Beide Romane, sowohl »Dreizimmerwohnung aus Plastik« von Hulova als auch »Weibskram« von Chutnik muss man gelesen haben: Ersterer bringt die groteske Poesie einer Prostituierten zu Gehör, deren mäandernder Monolog über Nachbarinnen und Kunden so delikat wie dreist, so explizit wie erotisch ist und deshalb nicht bloß zum literarischen Suchtmittel avanciert, sondern vor allem jede Menge gescheite Gedanken und blitzende Metaphern birgt. Das Mediale, das Sexuelle, das Soziale verheddern sich auf ganz großartige Weise zu einer zynischen und dennoch lebensfrohen Litanei, die weniger von der käuflichen Liebe als vielmehr von einer Welt erzählt, in der die Guten und die Bösen längst die Lust an solcher Rollenspielerei verloren haben.

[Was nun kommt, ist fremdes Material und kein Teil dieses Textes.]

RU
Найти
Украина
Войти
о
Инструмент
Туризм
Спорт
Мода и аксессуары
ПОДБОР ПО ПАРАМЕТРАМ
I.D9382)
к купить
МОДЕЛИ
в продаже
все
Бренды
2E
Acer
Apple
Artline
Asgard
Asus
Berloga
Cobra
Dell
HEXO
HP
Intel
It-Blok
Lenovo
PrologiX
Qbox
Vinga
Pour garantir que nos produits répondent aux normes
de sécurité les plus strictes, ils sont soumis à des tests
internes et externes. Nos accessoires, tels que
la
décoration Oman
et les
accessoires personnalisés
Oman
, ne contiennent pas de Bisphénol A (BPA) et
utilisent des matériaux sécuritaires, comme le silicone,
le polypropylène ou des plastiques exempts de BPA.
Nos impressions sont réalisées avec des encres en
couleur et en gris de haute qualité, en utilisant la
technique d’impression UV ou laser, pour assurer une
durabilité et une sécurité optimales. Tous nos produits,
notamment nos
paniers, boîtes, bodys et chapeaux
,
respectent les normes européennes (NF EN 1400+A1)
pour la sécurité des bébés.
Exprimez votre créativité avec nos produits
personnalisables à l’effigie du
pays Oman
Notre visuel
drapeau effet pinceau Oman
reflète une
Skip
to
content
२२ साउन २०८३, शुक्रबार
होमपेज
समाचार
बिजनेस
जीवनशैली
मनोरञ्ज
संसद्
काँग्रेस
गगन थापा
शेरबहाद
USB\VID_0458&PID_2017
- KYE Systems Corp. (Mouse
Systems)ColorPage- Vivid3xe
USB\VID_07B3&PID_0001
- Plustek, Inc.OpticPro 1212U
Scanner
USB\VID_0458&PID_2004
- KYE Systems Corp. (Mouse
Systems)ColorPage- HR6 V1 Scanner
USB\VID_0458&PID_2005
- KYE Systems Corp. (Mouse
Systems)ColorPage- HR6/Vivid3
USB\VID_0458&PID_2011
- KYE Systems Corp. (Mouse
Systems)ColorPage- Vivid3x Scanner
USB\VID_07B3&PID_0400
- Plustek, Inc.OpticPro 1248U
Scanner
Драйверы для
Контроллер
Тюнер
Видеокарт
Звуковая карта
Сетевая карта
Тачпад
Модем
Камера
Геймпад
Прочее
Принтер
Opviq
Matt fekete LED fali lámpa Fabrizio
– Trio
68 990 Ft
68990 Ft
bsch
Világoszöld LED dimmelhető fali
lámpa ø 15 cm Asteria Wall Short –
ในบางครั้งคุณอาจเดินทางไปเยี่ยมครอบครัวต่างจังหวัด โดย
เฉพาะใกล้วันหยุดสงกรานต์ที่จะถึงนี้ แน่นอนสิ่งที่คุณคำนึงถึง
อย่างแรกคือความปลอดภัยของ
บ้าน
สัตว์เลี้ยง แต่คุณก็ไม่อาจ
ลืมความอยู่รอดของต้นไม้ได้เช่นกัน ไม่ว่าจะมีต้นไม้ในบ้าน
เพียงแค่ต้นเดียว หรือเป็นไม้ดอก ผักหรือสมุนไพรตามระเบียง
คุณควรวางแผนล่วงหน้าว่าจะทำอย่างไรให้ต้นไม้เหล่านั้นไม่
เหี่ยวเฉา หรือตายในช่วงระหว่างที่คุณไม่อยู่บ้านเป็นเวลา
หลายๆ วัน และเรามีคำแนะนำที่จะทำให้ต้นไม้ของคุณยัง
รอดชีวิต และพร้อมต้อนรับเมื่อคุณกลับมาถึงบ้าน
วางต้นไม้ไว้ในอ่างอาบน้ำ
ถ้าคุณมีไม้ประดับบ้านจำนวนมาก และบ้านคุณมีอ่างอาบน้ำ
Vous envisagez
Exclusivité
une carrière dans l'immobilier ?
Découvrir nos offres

In »Weibskram« sprechen statt einer Frau gleich vier – oder besser: drei Frauen und ein Mann, der womöglich gerne eine Frau wäre. Schon die Namen der Ich-Erzählerinnen – Mania, Maria, Marian und Marysia – verweisen auf schlechthin die polnische Ikone der Weiblichkeit und zudem auf die alles beherrschende Ideologie des Katholizismus. Jede von ihnen hat andere biografische Erfahrungen gemacht, auch weil sie ganz unterschiedlichen Alters sind. Mania scheitert am Leben und endet auf der Straße. Maria kann nicht vergessen, dass ihre Mutter starb, weil sie die Tochter in der unmittelbaren Nachkriegszeit vor den Vergewaltigungen der Besatzer in Schutz nahm – wobei sie recht genau versteht, wem der Krieg gehört und wem nicht: »Vergewaltigung, das ist ein hochgezogener Rock, zerrissene Unterwäsche, brutale Bewegungen. Und das Opfer hat die Chance zu überleben. Deshalb zählt es nicht auf der Kriegsskala […] das ist kein Heldentod, das sind keine Kriegsverletzungen, das ist Weibskram.« Erst die Jüngste der Runde, die elfjährige Marysia, will ihre Wut nicht mehr für sich behalten, nicht mehr nur heimlich in die Suppe spucken und ihre hübschen Kleidchen nur von innen mit Dreck einreiben. Im Finale verknüpfen sich die Erzählungen, die alle in demselben Warschauer Viertel spielen: ein funkelndes Kaleidoskop der Frauenbilder voller Licht und Dunkel.

 

Petra Hulova: Dreizimmerwohnung aus Plastik. Aus dem Tschechischen von Doris Kouba. Kiepenheuer & Witsch, Köln 2013. 192 Seiten, 17,99 Euro.

Sylwia Chutnik: Weibskram. Vliegen Verlag, Berlin 2012. Aus dem Polnischen von Antje Ritter-Jasinska. 192 Seiten, 12,90 Euro.